Problem
Female workforce participation is lower than than male workforce participation. Access to childcare is one way to increase female workforce participation.
We've heard about the waiting lists, the long commute times and the need to leave work early to 'do the pickup', but does cost have anything to do with it?
Project
In this project we look at the cost of childcare in Melbourne.
We hope to show policymakers and government regulators what factors might make childcare more or less expensive for families.
Knowing the cost drivers can help policymakers determine whether there are levers available to lower the cost of childcare.
We compare cost of childcare per hour to:
1.Income
We compare average female income to the cost of childcare per hour for each SA3 in Melbourne.
We find there is a relationship between average female income and the cost of childcare.
We have also constructed a variable for household income – however this assumes there is a male and female earner in each household – this is not the case in reality.
With more time, we would track down a better indicator of average household income at the SA3 level.
2. Number of childcare services
We test whether greater competition has a bearing on cost by looking at the number of childcare services for each SA3 region.
With more time, we would weight the number of services by population to better reflect competitive pressures.
3. Quality rating
We test whether a higher rated childcare service attracts a higher cost per hour.
To determine quality ratings at the SA3 level, converted ratings from the Australian Children’s Education & Care Quality Authority to a numerical scale. We then took an average for all postcodes that fell within the SA3 regions of interest.
We find a weak relationship between quality rating and cost per hour.
We lastly plot the cost per hour for each SA3 location on a map. There is no strong relationship between location and cost per hour of childcare at the SA3 level.

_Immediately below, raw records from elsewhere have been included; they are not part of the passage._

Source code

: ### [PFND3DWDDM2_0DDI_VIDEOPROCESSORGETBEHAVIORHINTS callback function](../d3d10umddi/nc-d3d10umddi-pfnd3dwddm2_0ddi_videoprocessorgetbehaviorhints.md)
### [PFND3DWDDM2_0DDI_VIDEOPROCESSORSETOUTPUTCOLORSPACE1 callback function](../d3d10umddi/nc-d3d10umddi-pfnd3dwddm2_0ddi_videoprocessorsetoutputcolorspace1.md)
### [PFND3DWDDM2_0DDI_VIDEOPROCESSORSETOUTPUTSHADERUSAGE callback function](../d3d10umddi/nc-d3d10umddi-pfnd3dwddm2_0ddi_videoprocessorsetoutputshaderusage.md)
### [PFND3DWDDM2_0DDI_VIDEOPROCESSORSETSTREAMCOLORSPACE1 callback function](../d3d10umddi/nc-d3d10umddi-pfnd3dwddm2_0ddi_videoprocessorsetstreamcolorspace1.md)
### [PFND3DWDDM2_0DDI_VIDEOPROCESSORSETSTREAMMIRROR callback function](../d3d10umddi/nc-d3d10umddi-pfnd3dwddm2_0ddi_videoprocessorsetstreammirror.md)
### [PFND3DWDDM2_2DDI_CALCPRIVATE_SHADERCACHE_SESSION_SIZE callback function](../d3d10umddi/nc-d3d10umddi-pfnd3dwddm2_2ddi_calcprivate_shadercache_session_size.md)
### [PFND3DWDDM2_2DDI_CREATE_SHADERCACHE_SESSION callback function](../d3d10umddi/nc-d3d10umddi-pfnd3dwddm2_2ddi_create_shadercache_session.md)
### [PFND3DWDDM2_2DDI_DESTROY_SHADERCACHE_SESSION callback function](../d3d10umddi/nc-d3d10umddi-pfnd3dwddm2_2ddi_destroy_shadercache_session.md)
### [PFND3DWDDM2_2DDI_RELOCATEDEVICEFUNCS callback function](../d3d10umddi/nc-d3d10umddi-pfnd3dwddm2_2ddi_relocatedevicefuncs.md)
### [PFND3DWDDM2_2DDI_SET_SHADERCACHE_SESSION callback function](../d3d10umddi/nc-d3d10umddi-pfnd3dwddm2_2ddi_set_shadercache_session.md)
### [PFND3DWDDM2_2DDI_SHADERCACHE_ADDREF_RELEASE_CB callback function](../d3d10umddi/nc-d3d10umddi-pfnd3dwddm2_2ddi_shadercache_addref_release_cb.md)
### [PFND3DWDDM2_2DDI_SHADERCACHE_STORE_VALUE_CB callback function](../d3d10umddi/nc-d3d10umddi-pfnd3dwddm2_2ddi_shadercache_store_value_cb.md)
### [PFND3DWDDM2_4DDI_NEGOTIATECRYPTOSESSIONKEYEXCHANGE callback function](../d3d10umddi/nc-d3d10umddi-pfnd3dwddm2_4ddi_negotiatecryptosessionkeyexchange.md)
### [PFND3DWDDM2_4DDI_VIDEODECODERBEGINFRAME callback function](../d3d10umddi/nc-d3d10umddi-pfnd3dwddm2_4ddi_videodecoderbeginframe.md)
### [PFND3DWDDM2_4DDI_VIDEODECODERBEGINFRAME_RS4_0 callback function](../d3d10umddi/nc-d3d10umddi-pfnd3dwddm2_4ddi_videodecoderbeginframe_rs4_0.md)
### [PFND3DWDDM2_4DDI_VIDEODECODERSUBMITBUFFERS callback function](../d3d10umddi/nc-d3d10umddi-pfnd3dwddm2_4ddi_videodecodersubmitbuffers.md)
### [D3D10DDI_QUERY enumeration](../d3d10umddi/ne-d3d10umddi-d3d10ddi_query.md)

Other relevant factors might include - skills shortages and wages of staff, commercial property rents, qualifications of staff, government regulation.
Project design
We have visualised our findings using ggplot and Leaflet, hosted in a Shiny application.

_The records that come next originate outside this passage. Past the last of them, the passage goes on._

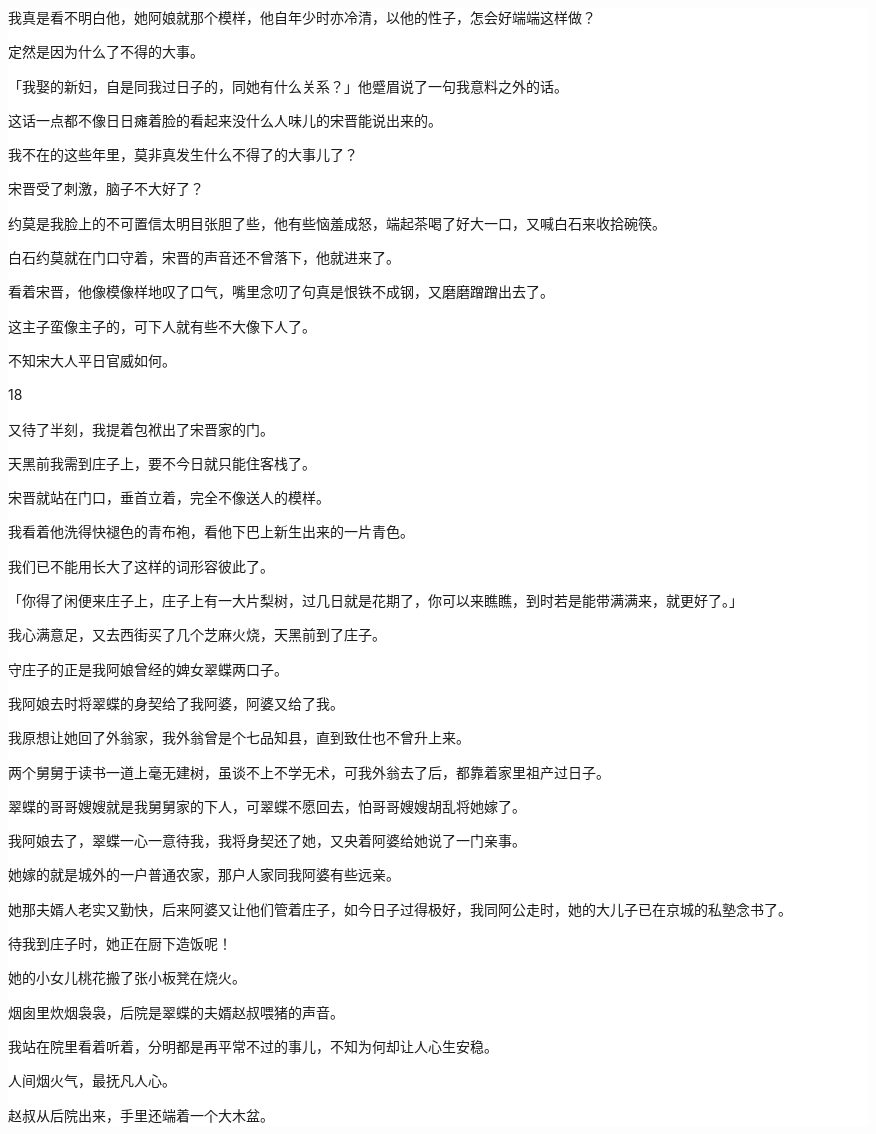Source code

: 我真是看不明白他，她阿娘就那个模样，他自年少时亦冷清，以他的性子，怎会好端端这样做？

定然是因为什么了不得的大事。

「我娶的新妇，自是同我过日子的，同她有什么关系？」他蹙眉说了一句我意料之外的话。

这话一点都不像日日瘫着脸的看起来没什么人味儿的宋晋能说出来的。

我不在的这些年里，莫非真发生什么不得了的大事儿了？

宋晋受了刺激，脑子不大好了？

约莫是我脸上的不可置信太明目张胆了些，他有些恼羞成怒，端起茶喝了好大一口，又喊白石来收拾碗筷。

白石约莫就在门口守着，宋晋的声音还不曾落下，他就进来了。

看着宋晋，他像模像样地叹了口气，嘴里念叨了句真是恨铁不成钢，又磨磨蹭蹭出去了。

这主子蛮像主子的，可下人就有些不大像下人了。

不知宋大人平日官威如何。

18

又待了半刻，我提着包袱出了宋晋家的门。

天黑前我需到庄子上，要不今日就只能住客栈了。

宋晋就站在门口，垂首立着，完全不像送人的模样。

我看着他洗得快褪色的青布袍，看他下巴上新生出来的一片青色。

我们已不能用长大了这样的词形容彼此了。

「你得了闲便来庄子上，庄子上有一大片梨树，过几日就是花期了，你可以来瞧瞧，到时若是能带满满来，就更好了。」

我心满意足，又去西街买了几个芝麻火烧，天黑前到了庄子。

守庄子的正是我阿娘曾经的婢女翠蝶两口子。

我阿娘去时将翠蝶的身契给了我阿婆，阿婆又给了我。

我原想让她回了外翁家，我外翁曾是个七品知县，直到致仕也不曾升上来。

两个舅舅于读书一道上毫无建树，虽谈不上不学无术，可我外翁去了后，都靠着家里祖产过日子。

翠蝶的哥哥嫂嫂就是我舅舅家的下人，可翠蝶不愿回去，怕哥哥嫂嫂胡乱将她嫁了。

我阿娘去了，翠蝶一心一意待我，我将身契还了她，又央着阿婆给她说了一门亲事。

她嫁的就是城外的一户普通农家，那户人家同我阿婆有些远亲。

她那夫婿人老实又勤快，后来阿婆又让他们管着庄子，如今日子过得极好，我同阿公走时，她的大儿子已在京城的私塾念书了。

待我到庄子时，她正在厨下造饭呢！

她的小女儿桃花搬了张小板凳在烧火。

烟囱里炊烟袅袅，后院是翠蝶的夫婿赵叔喂猪的声音。

我站在院里看着听着，分明都是再平常不过的事儿，不知为何却让人心生安稳。

人间烟火气，最抚凡人心。

赵叔从后院出来，手里还端着一个大木盆。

Users can select the cost driver from the drop down menu, and the plot will update.
Some screen shots are provided in the zipped folder.
We also prepared a map of all childcare centres in Victoria using QGIS and ArcGIS and experimented with VR.
Data
We use data released by the Department of Employment which shows the number of children, child care services and cost for each SA3 region in Melbourne.

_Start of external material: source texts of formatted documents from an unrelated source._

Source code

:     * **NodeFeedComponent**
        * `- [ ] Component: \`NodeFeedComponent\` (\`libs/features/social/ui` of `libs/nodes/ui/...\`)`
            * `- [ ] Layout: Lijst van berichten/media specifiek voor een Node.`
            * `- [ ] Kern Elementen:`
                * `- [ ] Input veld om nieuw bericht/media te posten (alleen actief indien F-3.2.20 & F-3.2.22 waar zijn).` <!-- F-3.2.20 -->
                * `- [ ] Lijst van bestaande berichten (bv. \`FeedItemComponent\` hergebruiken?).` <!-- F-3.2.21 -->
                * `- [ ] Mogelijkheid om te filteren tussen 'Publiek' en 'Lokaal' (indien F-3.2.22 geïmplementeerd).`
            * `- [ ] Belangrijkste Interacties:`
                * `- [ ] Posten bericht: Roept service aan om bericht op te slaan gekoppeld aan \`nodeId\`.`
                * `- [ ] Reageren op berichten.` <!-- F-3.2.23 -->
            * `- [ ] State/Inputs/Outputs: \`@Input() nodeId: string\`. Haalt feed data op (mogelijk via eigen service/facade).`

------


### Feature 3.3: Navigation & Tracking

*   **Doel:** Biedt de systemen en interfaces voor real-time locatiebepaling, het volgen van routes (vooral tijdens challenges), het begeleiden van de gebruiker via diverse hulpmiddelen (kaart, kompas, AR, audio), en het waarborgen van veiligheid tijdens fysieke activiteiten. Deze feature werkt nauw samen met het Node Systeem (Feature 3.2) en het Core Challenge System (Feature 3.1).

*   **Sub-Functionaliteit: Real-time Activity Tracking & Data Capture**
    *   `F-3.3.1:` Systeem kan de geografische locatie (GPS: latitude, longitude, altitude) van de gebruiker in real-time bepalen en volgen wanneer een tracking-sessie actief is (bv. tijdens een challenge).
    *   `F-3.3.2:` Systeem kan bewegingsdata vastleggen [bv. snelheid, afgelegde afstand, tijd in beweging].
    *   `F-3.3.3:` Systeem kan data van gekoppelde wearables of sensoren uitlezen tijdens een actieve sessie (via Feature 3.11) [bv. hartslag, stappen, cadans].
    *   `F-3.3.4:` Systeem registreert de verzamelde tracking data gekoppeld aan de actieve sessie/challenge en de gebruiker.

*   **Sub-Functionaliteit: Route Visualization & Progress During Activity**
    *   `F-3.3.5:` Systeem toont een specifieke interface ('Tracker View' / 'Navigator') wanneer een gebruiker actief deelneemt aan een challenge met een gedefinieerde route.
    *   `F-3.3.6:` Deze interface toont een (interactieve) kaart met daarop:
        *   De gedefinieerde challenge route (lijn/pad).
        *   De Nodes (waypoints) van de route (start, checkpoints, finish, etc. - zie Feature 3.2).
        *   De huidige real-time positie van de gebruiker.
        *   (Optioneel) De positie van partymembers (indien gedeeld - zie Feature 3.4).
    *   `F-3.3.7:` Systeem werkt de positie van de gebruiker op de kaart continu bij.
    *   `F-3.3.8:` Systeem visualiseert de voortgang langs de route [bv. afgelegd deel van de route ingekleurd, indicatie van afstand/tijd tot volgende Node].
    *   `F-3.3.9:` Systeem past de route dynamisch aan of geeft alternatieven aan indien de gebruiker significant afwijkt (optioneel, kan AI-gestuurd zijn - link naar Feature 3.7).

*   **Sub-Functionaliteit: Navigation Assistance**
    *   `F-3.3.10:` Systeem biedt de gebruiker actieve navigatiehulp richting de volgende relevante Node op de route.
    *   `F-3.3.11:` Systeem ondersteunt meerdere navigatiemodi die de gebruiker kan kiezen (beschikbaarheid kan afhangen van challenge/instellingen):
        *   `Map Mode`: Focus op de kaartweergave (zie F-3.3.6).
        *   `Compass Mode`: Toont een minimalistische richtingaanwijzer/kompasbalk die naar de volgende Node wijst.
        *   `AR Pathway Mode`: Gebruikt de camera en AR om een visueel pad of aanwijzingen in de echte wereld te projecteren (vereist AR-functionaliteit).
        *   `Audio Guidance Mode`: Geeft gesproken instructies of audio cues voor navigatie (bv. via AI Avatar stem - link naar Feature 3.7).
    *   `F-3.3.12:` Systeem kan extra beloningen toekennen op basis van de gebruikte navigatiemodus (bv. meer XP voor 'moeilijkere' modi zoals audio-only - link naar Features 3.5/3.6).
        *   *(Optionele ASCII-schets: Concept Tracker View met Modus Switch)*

We join this data with ABS data Estimates of Personal Income for Small Areas which is based on ATO data. This data is available at SA3 level.
We also extracted the "ChildCare" from "Feature of Interest" dataset made available by DELWP through data.vic.gov.au
Simplifying assumptions
We recognise that there are many family combinations, and ultimately the choice to rear children is a family decision.
Nevertheless, we have focused on females in our analysis, as too often the burden of care falls on women.
This is supported by research that shows that females with dependents have a higher responsiveness to changes in income or prices of childcare than males.
We only look at children between 0-4 years who are in long day care.
We have restricted our analysis to women between the ages of 20-45, which assumes that women outside this age bracket will not have a child between 0-4 years.
Our project could be improved by using Census data to isolate a more accurate population.